# Waypoint Soil Test Results



## ellsbebc (May 5, 2019)

My lawn is split into three roughly equal parts (front, side, and back) at 6k sqft each so I sent in independent samples and looks like I have my hands full based on the results. For reference, the front and side are mostly bermuda while the back is zoysia. I read @g-man's Soil Remediation Guide and want to make sure I am understanding everything correctly before I try to grab some products at my local Site One and Ewing.

*Low pH* and should address with calcitic lime since I already have high Magnesium levels. With an average of about 5.0 pH across all three plots, I plan on 10lbs/sqft/month. Any limitations on when to apply lime (i.e. not when dormant)?

*Nitrogen (N). * Should I go with ammonium sulfate since I have acidic soil and low sulfur levels or try more of a balanced fertilizer? Do I need to avoid fertilizers with iron since those levels are already high?

*Low phosphorous (P)* in front and side yard. Should I try to find some diammonium phosphate (DAP)?

*Extremely low potassium (K)* and apply SOP (0-0-50) at 2 lb/sqft/month. Is that two pounds of AI or two pounds of product?
https://store.ewingirrigation.com/51700200-0-0-50-sulfate-of-potash-fertilizer

I think my focus should be on pH and the macros, not micros. Definitely open to recommendations since this is my first soil test and still have my training wheels when it comes to lawn care.


----------



## g-man (Jun 15, 2017)

It think you got it pretty close. I glad to see that the guides can help someone get close.

I would use calcitic like you said. If it is fast acting, follow the bag instructions. Otherwise you can do 50lb/ksqft at once now and then keep going in 6 months. It is going to take a while to get to 140lb/ksqft, this is a marathon not a 100m sprint.

For P, DAP or TSP will work.

For K, SOP will be best since it also gets you sulfur. 2lb of SOP/ksqft (product not so).

For nitrogen urea will work.

Focus on the macros for now.


----------



## ellsbebc (May 5, 2019)

Appreciate the feedback, @g-man. Your guideline was definitely helpful and hopefully many other users can benefit from it as well.


----------

» Given entries
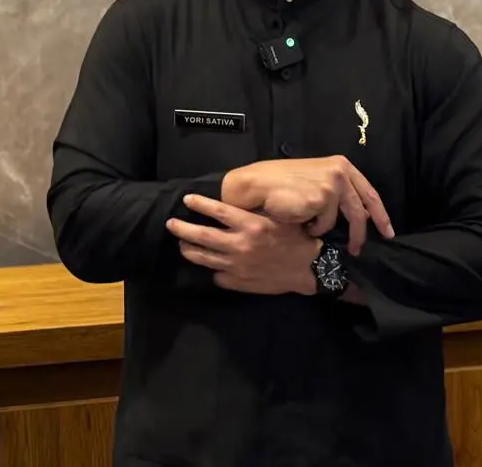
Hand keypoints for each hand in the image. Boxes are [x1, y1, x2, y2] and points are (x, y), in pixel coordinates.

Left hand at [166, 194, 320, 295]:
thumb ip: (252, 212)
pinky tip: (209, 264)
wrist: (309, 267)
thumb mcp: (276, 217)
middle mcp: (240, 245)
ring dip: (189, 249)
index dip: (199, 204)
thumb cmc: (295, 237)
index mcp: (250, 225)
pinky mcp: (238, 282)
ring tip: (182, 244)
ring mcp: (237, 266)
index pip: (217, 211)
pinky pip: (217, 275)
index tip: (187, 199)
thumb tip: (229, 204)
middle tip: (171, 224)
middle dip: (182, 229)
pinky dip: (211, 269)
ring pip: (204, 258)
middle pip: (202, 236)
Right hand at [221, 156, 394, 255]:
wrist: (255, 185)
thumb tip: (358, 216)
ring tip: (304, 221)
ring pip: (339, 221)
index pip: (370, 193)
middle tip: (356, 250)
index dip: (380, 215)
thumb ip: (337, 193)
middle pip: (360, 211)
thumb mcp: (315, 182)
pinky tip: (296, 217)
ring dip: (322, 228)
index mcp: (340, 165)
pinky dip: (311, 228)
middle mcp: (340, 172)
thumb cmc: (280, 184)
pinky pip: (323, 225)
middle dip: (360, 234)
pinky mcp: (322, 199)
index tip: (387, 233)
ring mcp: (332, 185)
...
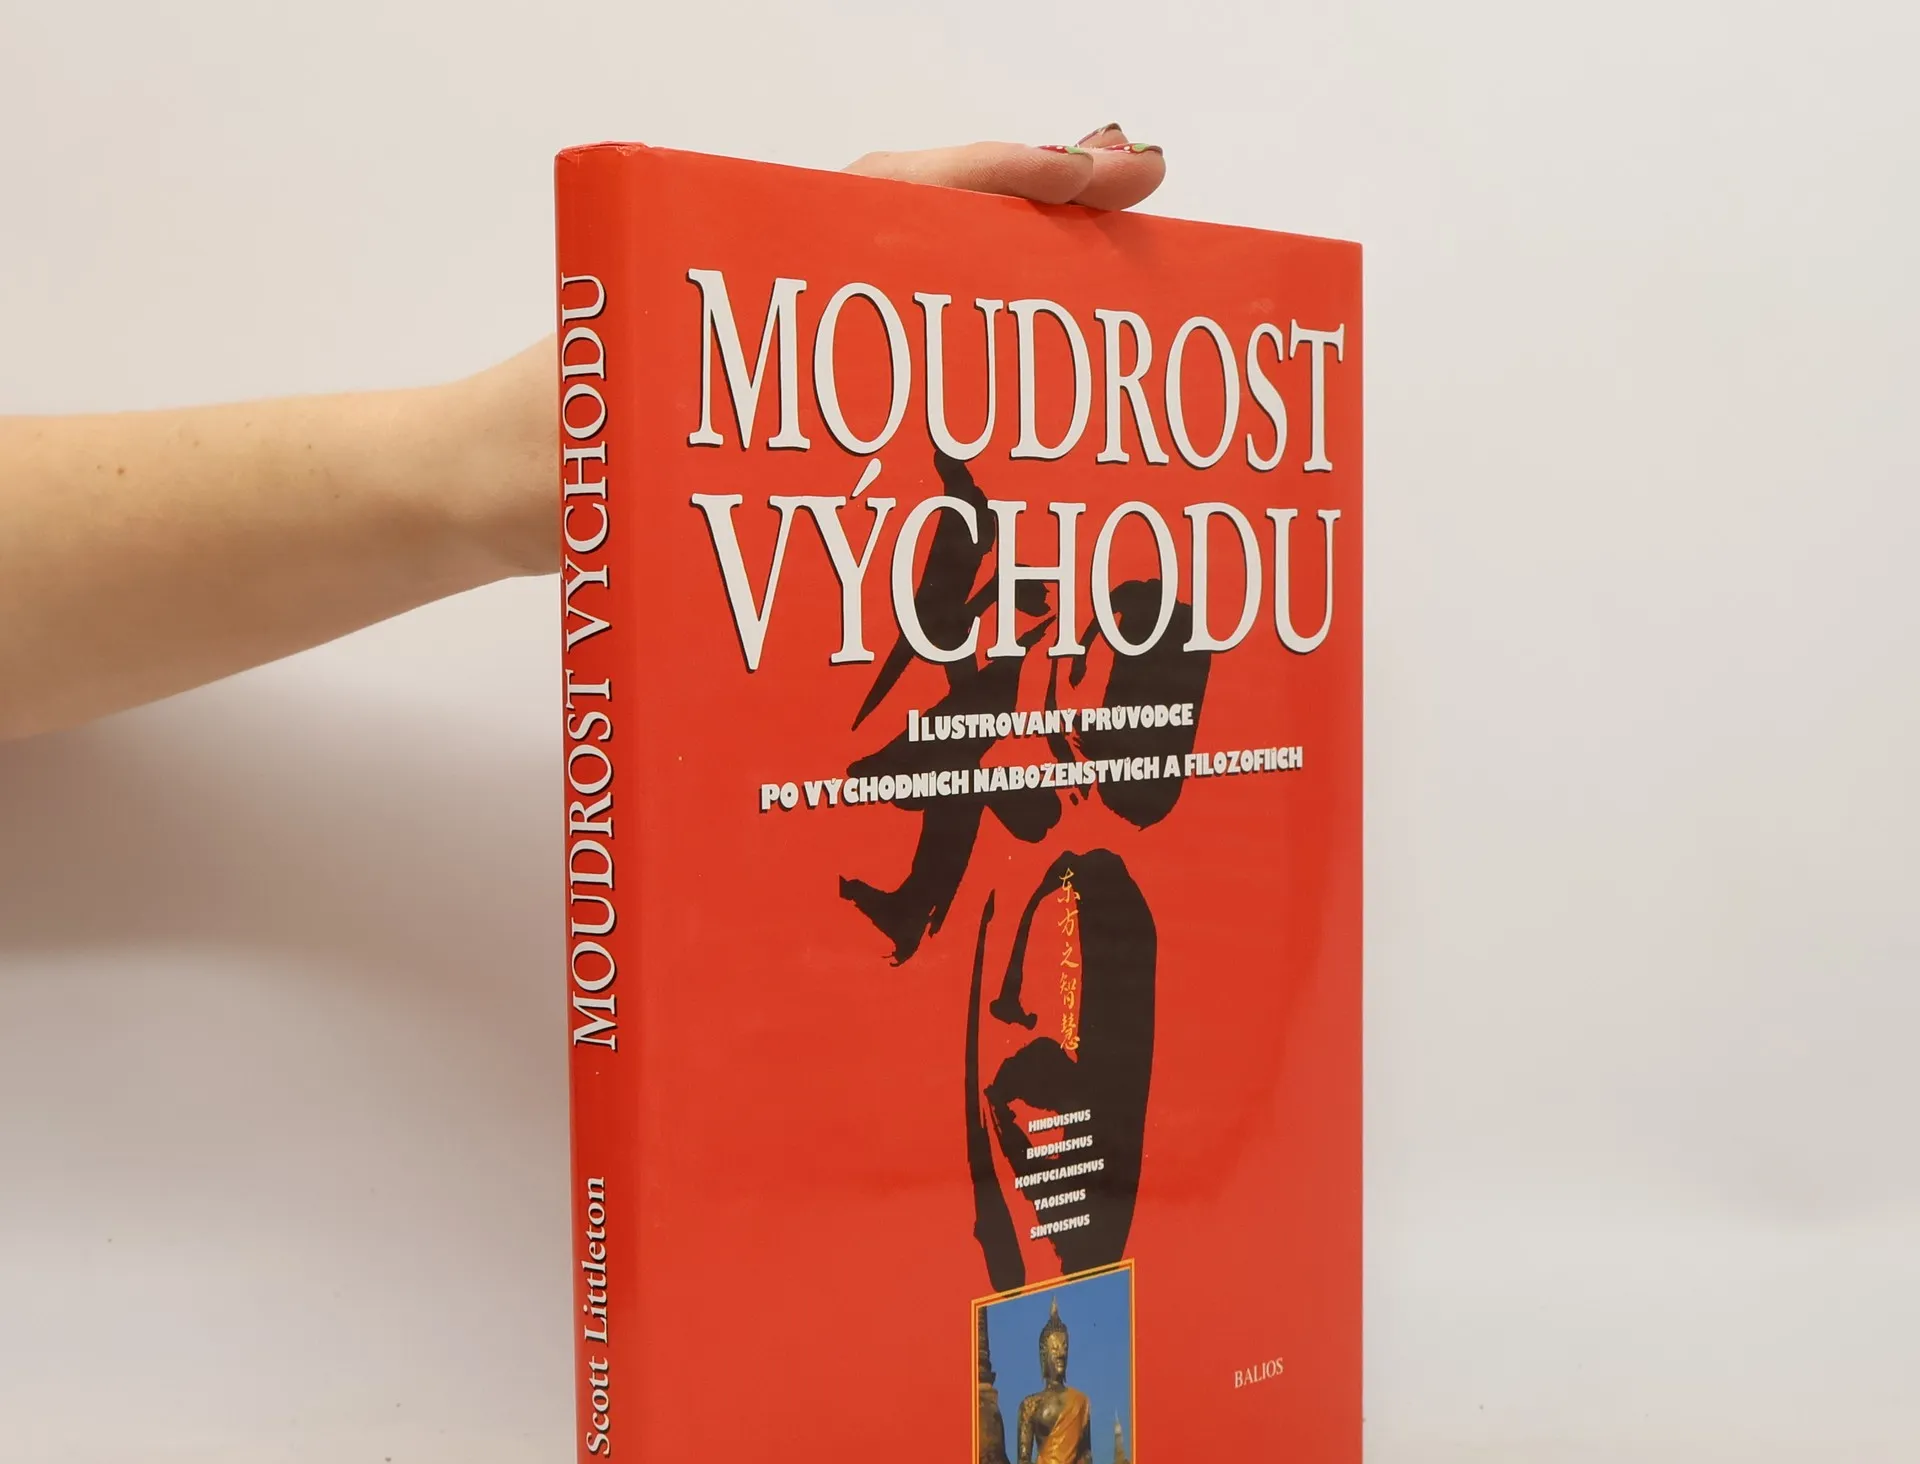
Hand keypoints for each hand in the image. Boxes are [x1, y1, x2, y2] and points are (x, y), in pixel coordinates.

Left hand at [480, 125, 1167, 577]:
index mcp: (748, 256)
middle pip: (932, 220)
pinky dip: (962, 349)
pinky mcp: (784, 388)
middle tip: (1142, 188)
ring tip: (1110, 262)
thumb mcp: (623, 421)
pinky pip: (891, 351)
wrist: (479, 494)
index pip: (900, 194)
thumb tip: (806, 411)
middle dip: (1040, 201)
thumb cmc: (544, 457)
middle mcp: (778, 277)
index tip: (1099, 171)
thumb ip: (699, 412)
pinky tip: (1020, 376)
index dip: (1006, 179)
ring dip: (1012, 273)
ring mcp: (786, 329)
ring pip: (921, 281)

» Required action
Return the passage of the soil test thread from "## g-man (Jun" to "(product not so).", unchanged.

» Solved problem
## g-man (Jun 15, 2017)

It think you got it pretty close. I glad to see that the guides can help someone get close.

I would use calcitic like you said. If it is fast acting, follow the bag instructions. Otherwise you can do 50lb/ksqft at once now and then keep going in 6 months. It is going to take a while to get to 140lb/ksqft, this is a marathon not a 100m sprint.

For P, DAP or TSP will work.

For K, SOP will be best since it also gets you sulfur. 2lb of SOP/ksqft (product not so).